Employers Must Provide All Workers With Itemised Payslips From Next Month
If you're the kind of organised person who actually looks at your payslips - you might notice a change to them from next month onwards.
New laws will now require employers to detail all hours worked whereby pay varies - depending on the time worked. Employers must also provide all workers with payslips, so you'll presumably notice the payslip change if you're one of the people who doesn't currently receive a payslip - the change being that you now get one.
At the moment, all employers are obliged to provide their employees with payslips, but from 6th April, contractors, freelancers and the likes will all be legally entitled to receive one too.
If you are a full time employee on a monthly salary, but work overtime at an hourly rate, or are paid depending on the amount of time worked, then these hours must be shown.
The new rules won't be backdated and will only apply to pay periods which begin on or after 6th April. Members of the armed forces and merchant seamen and women will also be excluded from the changes.
The increased transparency is designed to help people understand what they are paying in national insurance, tax and pension contributions.
Alan Price, employment rights expert at HR firm Peninsula, provided a more detailed run down of what the changes might mean for you.
Price told The Mirror: "Importantly, for pay periods starting on or after 6th April, the right to receive an itemised pay statement will be extended to include both workers and employees. Previously this right was reserved only for employees, however businesses must now ensure 'workers', including casual and zero-hours, also receive detailed payslips on or before the date of payment of salary.
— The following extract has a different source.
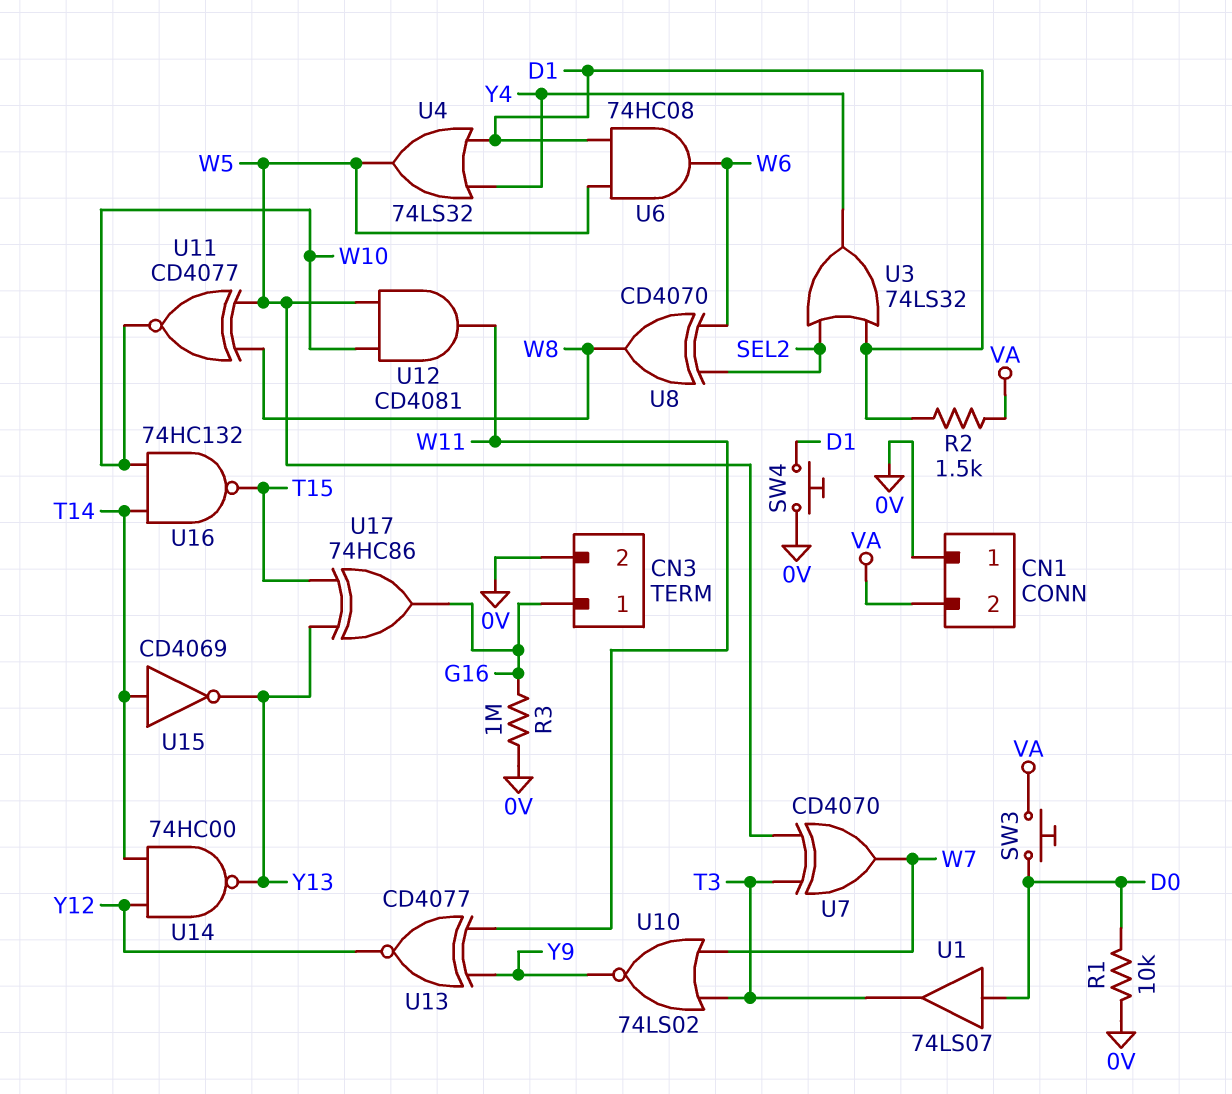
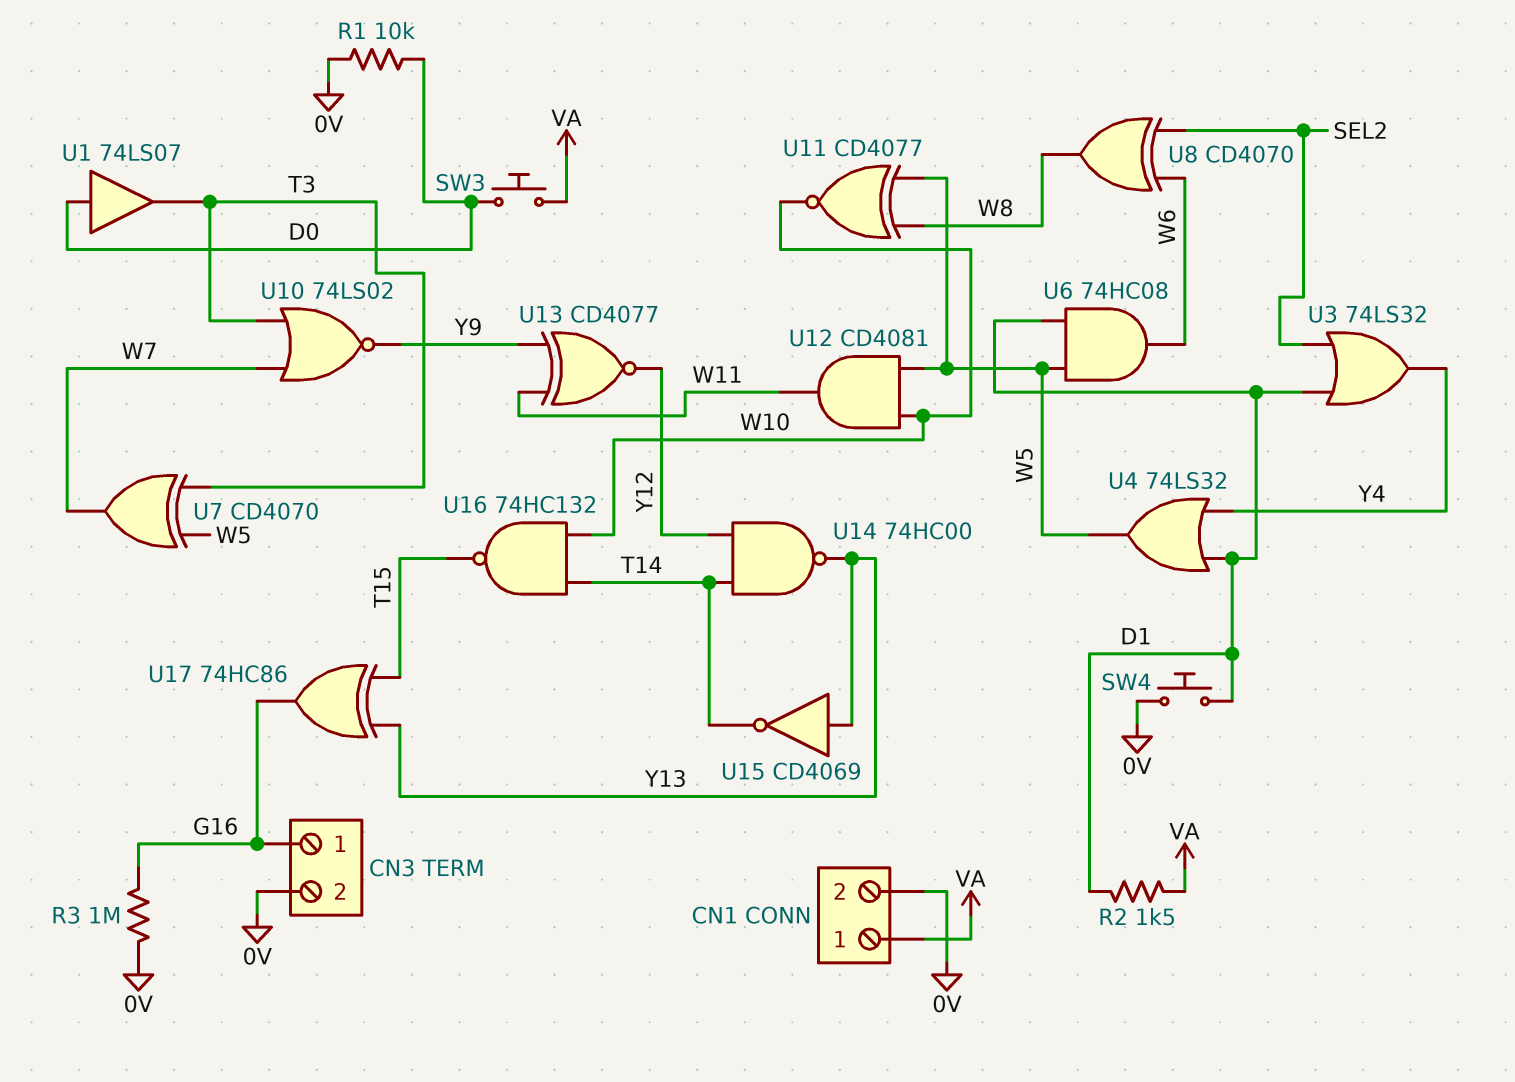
CN1 pin 1: 0V -> VA
CN1 pin 2: VA -> 0V
U15: NOT CD4069 (in T14, out Y13) -> NOT CD4069 (in Y13, out T14)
"Another change for pay periods starting on or after 6 April is the requirement for the total number of hours worked to be included on payslips for all workers whose pay varies depending on the amount of time worked."
"The rules on this can be tricky; all hourly paid workers will be within scope of this new requirement, as well as salaried hours staff who are paid the same each month for their basic hours but also work overtime and receive extra money for this. In the latter scenario, the payslip will only need to show the hours relating to the overtime, and not the salaried work, because it is the overtime that has made pay vary.
"Where the number of hours is to be included, the hours must be clearly listed as either one total of all the hours which vary pay, or separate hourly figures for each variation of pay."
Put simply, if your employer doesn't provide you with a proper payslip after that, you can take them to a tribunal.